Reproduce: TQ2Q speed across GPU backends
Everything below uses public artifacts and a fixed llama-bench
protocol. No special hardware or private builds — clone, build with your GPU backend, download
the public GGUFs, run.
1. Build the kernels
The TQ2_0 kernels (CUDA / Metal / HIP / Vulkan) live on our fork's master:
git clone https://github.com/AgntroAI/llama.cpp
cd llama.cpp
# pick the backend for your machine:
cmake -B build -DGGML_CUDA=ON -DCMAKE_CUDA_ARCHITECTURES=<your arch, e.g. 86> # NVIDIA
# -DGGML_METAL=ON (Apple Silicon)
# -DGGML_HIP=ON (AMD ROCm)
# -DGGML_VULKAN=ON (any Vulkan device, incl. Intel/AMD iGPUs)
cmake --build build --target llama-bench -j
2. Get the models (public, anonymous download)
- 35B —
Agntro/qwen3.6-35b-a3b-TQ2Q-GGUF(~11 GB) - OLMoE-1B-7B —
Agntro/olmoe-1b-7b-TQ2Q-GGUF(~2 GB; fits an 8 GB card)
huggingface-cli download Agntro/olmoe-1b-7b-TQ2Q-GGUF --local-dir olmoe
3. Run the benchmark (identical everywhere)
llama-bench -m <model.gguf> -ngl 99 -p 512 -n 128 -r 5 # full GPU offload
llama-bench -m <model.gguf> -ngl 0 -p 512 -n 128 -r 5 # CPU baseline for the speedup
Report pp512 (prefill t/s) and tg128
(decode t/s), median ± stddev. -r 5 for stability.
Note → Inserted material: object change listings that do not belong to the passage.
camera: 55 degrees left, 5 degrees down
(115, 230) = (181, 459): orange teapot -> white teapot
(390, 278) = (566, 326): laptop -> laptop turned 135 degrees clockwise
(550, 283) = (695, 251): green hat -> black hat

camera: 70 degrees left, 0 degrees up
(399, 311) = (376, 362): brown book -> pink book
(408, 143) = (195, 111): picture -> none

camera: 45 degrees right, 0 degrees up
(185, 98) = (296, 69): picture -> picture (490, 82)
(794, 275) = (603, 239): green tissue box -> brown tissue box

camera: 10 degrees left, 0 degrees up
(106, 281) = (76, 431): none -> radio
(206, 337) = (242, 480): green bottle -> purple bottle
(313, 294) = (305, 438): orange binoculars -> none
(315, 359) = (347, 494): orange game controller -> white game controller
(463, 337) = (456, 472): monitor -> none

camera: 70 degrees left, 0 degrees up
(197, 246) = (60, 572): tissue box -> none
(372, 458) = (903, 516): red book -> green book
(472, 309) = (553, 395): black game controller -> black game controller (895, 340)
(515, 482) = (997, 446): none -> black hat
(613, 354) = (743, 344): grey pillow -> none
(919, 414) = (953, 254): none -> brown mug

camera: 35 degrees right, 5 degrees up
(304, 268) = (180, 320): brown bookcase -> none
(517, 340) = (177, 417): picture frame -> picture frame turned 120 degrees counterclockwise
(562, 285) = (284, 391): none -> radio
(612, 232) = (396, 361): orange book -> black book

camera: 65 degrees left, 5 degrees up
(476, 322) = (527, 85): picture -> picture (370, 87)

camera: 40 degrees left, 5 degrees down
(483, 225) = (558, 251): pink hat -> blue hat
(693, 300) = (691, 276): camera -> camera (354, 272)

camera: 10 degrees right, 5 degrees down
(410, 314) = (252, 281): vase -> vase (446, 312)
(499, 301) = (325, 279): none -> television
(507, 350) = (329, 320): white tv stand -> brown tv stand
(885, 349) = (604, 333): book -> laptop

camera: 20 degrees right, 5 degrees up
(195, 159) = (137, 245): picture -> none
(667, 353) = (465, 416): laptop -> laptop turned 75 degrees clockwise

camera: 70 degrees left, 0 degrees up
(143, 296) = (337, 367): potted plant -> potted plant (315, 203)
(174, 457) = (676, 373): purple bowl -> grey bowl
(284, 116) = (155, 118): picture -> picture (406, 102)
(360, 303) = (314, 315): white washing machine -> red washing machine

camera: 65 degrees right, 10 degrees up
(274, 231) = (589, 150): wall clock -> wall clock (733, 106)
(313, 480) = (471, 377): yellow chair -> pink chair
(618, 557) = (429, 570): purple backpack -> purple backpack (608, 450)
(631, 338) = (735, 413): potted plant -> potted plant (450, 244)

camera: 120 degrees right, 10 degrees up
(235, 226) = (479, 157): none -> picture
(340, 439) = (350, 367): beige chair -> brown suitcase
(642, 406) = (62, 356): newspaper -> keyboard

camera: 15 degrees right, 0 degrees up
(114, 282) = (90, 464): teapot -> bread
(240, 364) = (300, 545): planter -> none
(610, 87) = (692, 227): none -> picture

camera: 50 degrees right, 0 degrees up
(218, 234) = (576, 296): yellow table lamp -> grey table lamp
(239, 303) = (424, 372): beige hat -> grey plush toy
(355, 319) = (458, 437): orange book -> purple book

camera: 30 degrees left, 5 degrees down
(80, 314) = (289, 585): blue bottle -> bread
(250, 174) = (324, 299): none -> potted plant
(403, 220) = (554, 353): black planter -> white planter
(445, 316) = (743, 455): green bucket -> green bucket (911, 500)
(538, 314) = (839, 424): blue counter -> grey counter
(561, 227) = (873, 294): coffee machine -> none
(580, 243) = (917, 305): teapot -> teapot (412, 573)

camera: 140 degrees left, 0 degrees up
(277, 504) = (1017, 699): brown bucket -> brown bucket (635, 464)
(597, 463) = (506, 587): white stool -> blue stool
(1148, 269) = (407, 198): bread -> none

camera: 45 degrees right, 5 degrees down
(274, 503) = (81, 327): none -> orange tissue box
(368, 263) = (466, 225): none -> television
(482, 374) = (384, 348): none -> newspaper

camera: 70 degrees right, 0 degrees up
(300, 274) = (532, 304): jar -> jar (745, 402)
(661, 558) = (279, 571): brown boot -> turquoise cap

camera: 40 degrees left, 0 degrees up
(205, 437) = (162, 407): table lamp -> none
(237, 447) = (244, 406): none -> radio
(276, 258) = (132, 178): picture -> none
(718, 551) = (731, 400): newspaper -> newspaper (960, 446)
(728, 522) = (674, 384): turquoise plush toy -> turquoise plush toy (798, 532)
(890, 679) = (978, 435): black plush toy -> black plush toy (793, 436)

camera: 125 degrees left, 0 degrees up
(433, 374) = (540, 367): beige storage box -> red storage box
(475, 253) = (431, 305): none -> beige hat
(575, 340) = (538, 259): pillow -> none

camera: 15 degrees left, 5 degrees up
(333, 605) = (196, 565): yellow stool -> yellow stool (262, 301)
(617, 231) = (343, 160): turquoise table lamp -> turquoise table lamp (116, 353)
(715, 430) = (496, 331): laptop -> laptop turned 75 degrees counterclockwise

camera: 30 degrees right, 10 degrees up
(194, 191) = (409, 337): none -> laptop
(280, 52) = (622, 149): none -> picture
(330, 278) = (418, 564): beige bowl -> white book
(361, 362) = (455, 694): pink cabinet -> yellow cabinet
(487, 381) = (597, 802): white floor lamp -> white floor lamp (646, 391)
llama-benchdoes not accept--no-repack(it errors); full-ngl 99offload doesn't use the CPU repack path anyway. If a model doesn't fit VRAM, drop to the largest-ngl Nthat fits and record N (that's the honest "big model on a small card" hybrid number).- Verify correctness on a new backend before trusting a bench (perplexity ≈ the CPU baseline).
Hazard
Never re-quantize a TQ2Q GGUF. llama.cpp's float-conversion path clamps to [−1, 1] and silently strips the reclaimed 4th code level. Download and run the GGUFs as-is.